Provided data:

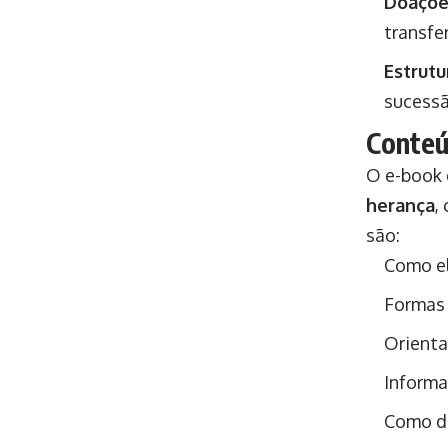
Doaçõe
transfe
Estrutu
sucessã
Conteú
O e-book
herança
,
são:
Como e
Formas 
Orienta
Informa
Como d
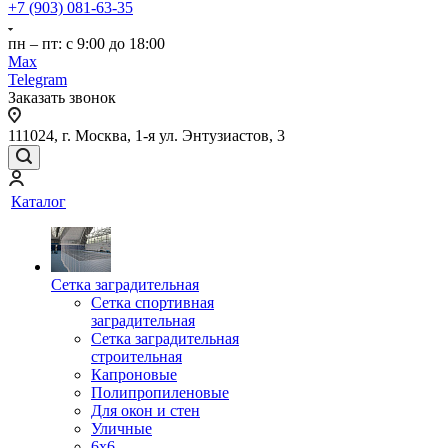
+7 (903) 081-63-35
пн – пт: с 9:00 до 18:00
Max
Telegram
Заказать звонок
111024, г. Москва, 1-я ул. Энтузиастов, 3
Каталог
Сетка заградительная
Сетка спортивная
заградительная
Сетка заградительная
строительная
Капроновые
Полипропиленовые
Для окон и стен
Уличные
6х6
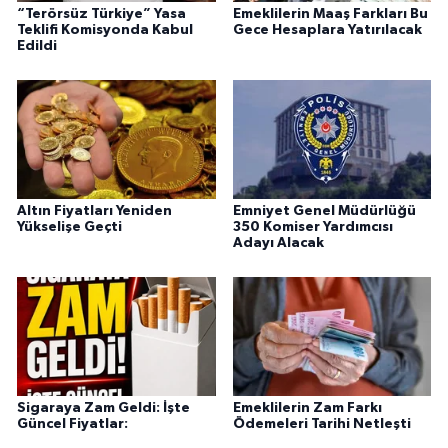
“Terörsüz Türkiye” Yasa
Emeklilerin Maaş Farkları Bu
Teklifi Komisyonda Kabul
Gece Hesaplara Yatırılacak
Edildi
Altın Fiyatları Yeniden
Emniyet Genel Müdürlüğü
Yükselişe Geçti
350 Komiser Yardımcısı
Adayı Alacak
Sigaraya Zam Geldi: İşte
Emeklilerin Zam Farkı
Güncel Fiyatlar:
Ödemeleri Tarihi Netleşti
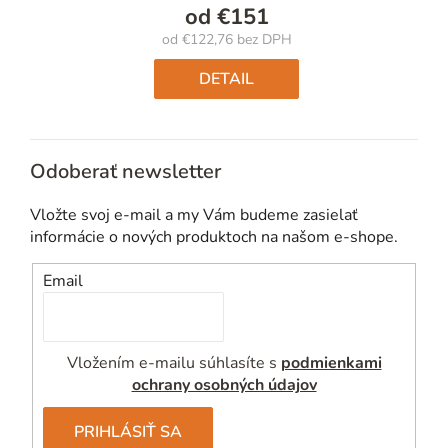
od
€151
od
€122,76
bez DPH
Jednotková
cena:
DETAIL
Odoberať newsletter
Vložte svoj e-mail a my Vám budeme zasielať
informácie o nových produktoch na našom e-shope.
Email
Vložením e-mailu súhlasíte s
podmienkami
ochrany osobných údajov
PRIHLÁSIŤ SA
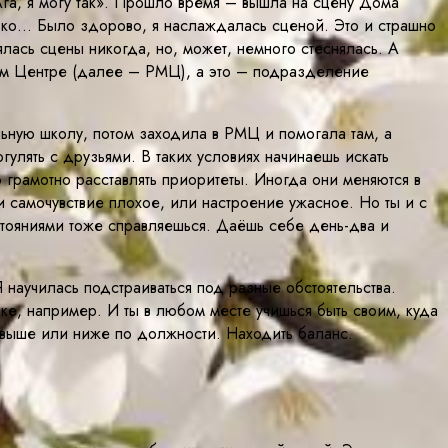
Ага, я могу так». Прошло время – вышла на сцену Дома
олько… Было здорово, я наслаждалась сценой. Это и страшно
ялась сцены никогда, но, может, немного стеснялась. А
жном Центре (далее – РМЦ), а это – подразделение
льную школу, потом заходила в РМЦ и помогала там, а
улять с друзьями. В таких условиях начинаешь искать
но грамотно расставлять приоритеты. Иногда они меняются в
и самочувствие плохое, или настроение ужасное. Но ты и с
остояниями тоже справляешься. Даёшь себе день-два и
 научилась подстраиваться под разные обстоятельства.
ке, например. И ты в любом месте учишься быть своим, куда
 выше или ниже по должности. Находить баланс.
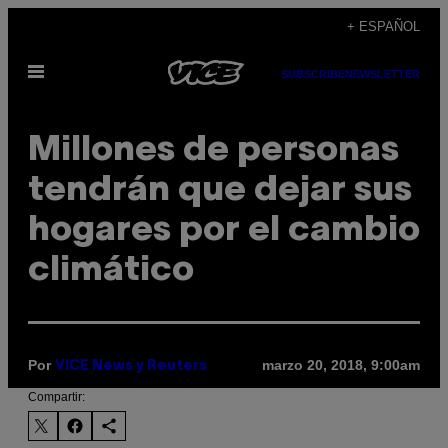
Saltar
+ ESPAÑOL
al
Abrir
contenido
SUBSCRIBE
NEWSLETTER
Menú
Millones de personas
tendrán que dejar sus
hogares por el cambio
climático
Por
marzo 20, 2018, 9:00am
VICE News y Reuters
Compartir:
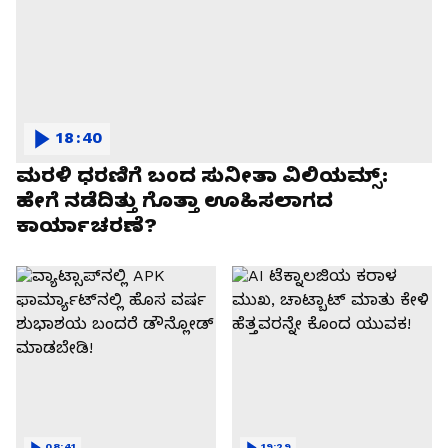
18:40
ಮರಳಿ ಧರಣಿಗೆ ಬಂದ ಸುನೀತಾ ವಿಲಿಯಮ್ಸ್:
ಹೇಗೆ ನಡೆದಿತ್ತು ಗೊತ್ತಾ ಊಹಿಸಲಾಗದ
ಕಾರ್ಯಾಚರಣೆ?
08:41
19:29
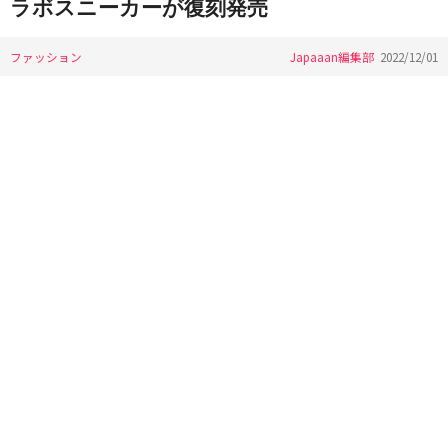
ラボスニーカーが復刻発売
ファッション
Japaaan編集部
2022/12/01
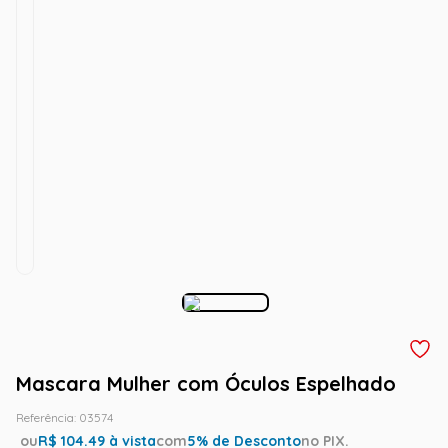
Mascara Mulher com Óculos Espelhado
Referência
:
03574
ou
R$
104.49
à vista
com
5
% de Desconto
no PIX.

Exercise details: Please give again, exactly and only, the lines from the top of the listing above through the line that has "Vložte svoj e-mail a my Vám budeme zasielať", with pictures left out.

Result for this exercise:
Doaçõe
transfe
Estrutu
sucessã
Conteú
O e-book
herança
,
são:
Como e
Formas 
Orienta
Informa
Como d
+7 (903) 081-63-35
пн – пт: с 9:00 до 18:00
Max
Telegram
Заказать звонок
111024, г. Москва, 1-я ул. Энтузиастов, 3
Каталог
Сетка заградительная
Сетка спортивная
заградительная
Сетка заградительная
строительная
Капроновые
Полипропиленовые
Для окон и стен
Уличные
6х6
“Terörsüz Türkiye” Yasa
Emeklilerin Maaş Farkları Bu
Teklifi Komisyonda Kabul
Gece Hesaplara Yatırılacak
Edildi
Altın Fiyatları Yeniden
Emniyet Genel Müdürlüğü
Yükselişe Geçti
350 Komiser Yardımcısı
Adayı Alacak
Sigaraya Zam Geldi: İşte
Emeklilerin Zam Farkı
Güncel Fiyatlar:
Ödemeleri Tarihi Netleşti
od
€151
od
€122,76
bez DPH
Jednotková
cena:
DETAIL
Odoberať newsletter
Vložte svoj e-mail a my Vám budeme zasielať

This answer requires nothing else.